Brief - When the string "Gestionar" is part of a line in the data below, report the whole line.

+++ Entries shown +++

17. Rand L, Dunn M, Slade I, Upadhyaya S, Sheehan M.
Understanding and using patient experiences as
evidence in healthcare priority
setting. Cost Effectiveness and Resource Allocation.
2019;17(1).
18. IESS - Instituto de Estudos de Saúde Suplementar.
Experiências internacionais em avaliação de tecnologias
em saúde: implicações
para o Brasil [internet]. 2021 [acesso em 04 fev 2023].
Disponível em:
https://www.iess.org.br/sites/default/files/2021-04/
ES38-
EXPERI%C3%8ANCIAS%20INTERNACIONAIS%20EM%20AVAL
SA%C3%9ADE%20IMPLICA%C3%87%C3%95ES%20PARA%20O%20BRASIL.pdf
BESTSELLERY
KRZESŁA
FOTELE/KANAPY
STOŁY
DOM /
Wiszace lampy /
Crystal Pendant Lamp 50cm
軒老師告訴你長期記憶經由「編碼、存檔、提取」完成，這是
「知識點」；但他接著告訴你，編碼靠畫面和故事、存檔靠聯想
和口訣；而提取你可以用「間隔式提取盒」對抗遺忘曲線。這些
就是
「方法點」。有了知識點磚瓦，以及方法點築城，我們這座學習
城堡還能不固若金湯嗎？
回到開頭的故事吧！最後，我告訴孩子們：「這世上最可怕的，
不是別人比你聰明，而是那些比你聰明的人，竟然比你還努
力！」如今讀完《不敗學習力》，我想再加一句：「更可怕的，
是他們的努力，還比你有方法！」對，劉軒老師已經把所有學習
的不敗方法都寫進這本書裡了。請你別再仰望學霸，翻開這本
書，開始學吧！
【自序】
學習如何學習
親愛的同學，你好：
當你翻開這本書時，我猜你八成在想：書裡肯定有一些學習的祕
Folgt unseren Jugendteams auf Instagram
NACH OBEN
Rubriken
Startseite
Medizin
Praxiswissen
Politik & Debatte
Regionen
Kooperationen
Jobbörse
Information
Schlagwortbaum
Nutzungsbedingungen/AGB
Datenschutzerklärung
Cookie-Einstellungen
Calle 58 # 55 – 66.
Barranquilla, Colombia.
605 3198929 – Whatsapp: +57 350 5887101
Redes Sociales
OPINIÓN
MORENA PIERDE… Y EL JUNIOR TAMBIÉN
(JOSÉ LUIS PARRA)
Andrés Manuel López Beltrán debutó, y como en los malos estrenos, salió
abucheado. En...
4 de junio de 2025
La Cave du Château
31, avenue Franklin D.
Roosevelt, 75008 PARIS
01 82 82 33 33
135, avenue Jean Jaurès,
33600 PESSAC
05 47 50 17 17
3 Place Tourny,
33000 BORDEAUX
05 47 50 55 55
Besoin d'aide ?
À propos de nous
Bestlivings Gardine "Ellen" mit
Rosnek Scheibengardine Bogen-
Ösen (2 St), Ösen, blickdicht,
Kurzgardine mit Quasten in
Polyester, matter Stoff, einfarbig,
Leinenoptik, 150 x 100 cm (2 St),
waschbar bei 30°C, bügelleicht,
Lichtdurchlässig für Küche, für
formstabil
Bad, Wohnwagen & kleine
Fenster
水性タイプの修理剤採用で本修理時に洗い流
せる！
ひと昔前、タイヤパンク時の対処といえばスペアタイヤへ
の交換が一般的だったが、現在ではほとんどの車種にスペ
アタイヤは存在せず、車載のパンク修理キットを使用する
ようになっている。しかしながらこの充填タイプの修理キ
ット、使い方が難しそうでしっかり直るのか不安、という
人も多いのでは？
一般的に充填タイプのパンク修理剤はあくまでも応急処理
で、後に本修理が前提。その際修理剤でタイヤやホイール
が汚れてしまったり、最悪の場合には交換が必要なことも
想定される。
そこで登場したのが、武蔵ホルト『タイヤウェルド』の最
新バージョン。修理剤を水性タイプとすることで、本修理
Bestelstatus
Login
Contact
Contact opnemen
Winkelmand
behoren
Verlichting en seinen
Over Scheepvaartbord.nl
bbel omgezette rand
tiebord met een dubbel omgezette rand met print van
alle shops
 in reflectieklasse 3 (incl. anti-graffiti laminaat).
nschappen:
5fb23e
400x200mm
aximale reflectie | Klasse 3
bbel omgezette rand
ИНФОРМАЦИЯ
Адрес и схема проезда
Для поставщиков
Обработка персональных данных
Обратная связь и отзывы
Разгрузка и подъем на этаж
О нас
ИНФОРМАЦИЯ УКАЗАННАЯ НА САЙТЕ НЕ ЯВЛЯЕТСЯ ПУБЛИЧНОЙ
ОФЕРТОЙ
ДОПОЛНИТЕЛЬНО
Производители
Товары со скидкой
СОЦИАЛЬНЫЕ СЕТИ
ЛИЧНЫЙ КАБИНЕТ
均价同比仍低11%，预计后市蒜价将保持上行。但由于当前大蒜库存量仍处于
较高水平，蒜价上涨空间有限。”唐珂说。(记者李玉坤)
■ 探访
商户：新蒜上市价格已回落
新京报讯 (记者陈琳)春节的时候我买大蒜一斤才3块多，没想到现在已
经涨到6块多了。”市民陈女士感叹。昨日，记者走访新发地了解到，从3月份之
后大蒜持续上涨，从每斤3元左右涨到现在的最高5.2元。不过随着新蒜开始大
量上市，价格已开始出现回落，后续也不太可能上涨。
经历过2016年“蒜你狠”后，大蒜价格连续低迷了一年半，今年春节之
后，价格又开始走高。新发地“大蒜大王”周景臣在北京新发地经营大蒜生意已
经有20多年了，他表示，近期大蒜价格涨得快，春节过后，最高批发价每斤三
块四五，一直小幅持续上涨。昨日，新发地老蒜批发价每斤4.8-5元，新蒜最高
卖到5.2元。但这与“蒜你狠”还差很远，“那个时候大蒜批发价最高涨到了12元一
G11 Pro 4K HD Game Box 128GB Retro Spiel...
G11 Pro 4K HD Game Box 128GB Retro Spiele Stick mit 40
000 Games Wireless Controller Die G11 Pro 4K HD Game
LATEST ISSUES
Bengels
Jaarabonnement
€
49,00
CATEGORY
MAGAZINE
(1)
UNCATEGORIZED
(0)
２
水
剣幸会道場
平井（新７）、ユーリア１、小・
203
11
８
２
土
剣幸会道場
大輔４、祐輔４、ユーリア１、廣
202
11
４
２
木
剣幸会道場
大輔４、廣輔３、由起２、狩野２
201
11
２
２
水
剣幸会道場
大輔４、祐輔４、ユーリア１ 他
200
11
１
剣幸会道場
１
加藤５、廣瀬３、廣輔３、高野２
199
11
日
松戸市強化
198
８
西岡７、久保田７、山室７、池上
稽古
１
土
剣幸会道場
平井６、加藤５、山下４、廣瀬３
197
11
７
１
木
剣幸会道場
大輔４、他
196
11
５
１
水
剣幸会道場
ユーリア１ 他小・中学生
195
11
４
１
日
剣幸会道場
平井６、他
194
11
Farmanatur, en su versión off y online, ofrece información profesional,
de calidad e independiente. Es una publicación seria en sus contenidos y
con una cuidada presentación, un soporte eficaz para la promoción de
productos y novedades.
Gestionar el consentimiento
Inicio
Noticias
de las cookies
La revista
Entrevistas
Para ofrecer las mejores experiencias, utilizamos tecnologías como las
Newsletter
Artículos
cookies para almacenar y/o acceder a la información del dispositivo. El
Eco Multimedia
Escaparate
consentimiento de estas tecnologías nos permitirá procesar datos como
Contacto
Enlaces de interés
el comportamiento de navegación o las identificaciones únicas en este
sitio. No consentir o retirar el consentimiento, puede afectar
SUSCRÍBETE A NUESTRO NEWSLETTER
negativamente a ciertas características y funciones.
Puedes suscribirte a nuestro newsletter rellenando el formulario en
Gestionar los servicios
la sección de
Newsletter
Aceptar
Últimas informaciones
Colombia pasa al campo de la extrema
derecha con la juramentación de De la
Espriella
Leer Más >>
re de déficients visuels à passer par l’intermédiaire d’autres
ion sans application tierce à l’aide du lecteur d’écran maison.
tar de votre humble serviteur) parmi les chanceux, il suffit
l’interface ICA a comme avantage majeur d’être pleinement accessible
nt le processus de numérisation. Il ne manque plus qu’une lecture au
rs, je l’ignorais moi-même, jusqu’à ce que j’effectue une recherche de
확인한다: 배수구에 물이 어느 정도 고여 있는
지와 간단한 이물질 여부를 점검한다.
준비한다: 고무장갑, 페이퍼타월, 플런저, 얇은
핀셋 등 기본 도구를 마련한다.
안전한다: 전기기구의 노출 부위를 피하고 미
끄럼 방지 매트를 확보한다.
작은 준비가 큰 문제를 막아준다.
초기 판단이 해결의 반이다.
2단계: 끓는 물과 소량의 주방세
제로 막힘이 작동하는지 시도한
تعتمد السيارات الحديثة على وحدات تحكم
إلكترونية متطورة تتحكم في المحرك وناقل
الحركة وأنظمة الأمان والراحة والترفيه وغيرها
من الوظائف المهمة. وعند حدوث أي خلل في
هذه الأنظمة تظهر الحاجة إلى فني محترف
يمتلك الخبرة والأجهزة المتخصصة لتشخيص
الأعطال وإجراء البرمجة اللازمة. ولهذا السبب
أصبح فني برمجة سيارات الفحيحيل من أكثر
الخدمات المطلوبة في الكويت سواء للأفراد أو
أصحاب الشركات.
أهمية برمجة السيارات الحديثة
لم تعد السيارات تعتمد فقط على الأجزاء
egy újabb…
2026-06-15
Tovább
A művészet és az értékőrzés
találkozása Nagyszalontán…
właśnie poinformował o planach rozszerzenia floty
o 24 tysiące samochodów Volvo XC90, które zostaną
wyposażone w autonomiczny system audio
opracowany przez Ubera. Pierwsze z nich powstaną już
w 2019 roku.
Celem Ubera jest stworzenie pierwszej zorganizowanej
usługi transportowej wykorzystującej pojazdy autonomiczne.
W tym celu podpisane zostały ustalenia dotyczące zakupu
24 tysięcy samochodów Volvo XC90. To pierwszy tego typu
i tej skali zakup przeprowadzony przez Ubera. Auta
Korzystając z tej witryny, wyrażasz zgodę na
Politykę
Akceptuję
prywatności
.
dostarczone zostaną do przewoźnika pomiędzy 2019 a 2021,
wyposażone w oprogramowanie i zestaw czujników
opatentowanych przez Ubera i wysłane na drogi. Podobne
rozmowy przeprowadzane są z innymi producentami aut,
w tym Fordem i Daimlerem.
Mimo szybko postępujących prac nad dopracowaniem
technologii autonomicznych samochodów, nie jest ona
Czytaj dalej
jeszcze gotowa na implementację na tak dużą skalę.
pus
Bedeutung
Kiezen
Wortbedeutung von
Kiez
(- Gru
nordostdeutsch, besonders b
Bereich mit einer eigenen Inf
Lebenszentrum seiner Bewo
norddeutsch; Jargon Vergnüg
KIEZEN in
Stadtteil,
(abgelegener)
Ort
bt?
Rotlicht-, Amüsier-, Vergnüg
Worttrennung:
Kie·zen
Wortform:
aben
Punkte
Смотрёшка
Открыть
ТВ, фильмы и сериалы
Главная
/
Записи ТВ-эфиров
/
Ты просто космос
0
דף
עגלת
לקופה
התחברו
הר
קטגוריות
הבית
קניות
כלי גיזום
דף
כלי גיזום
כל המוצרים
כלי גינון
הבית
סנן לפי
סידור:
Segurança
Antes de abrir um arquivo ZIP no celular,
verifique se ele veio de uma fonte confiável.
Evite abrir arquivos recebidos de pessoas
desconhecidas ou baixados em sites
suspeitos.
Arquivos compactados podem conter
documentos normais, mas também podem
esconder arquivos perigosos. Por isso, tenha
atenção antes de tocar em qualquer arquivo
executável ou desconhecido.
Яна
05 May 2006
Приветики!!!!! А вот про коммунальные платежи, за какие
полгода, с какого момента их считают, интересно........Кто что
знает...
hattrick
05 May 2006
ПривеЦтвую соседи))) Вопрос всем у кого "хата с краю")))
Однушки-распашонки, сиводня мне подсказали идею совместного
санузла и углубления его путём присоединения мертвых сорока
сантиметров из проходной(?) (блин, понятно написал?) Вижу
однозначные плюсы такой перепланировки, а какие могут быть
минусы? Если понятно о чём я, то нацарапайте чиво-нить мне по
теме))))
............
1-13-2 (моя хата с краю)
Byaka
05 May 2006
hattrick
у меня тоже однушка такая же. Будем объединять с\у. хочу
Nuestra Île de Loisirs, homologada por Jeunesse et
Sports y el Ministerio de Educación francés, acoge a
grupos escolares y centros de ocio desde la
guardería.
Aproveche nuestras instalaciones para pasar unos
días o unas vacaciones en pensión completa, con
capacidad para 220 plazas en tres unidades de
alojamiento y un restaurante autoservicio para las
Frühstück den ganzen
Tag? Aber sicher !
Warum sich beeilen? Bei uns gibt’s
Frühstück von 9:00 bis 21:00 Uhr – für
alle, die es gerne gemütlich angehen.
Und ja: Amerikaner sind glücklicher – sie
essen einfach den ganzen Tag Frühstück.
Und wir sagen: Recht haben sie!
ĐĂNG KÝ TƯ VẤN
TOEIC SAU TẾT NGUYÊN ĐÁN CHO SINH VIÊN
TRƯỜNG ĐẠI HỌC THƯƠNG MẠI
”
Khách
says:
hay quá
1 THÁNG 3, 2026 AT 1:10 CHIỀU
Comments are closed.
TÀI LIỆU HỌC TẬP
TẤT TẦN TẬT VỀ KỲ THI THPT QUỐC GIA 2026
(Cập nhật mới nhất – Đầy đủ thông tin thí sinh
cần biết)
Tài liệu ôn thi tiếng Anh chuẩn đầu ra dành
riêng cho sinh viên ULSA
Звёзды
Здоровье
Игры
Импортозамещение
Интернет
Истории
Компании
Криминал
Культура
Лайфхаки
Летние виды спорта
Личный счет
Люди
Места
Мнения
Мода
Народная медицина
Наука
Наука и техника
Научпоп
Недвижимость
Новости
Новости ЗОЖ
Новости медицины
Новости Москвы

+++

Result of this exercise -
Gestionar el consentimiento
Gestionar los servicios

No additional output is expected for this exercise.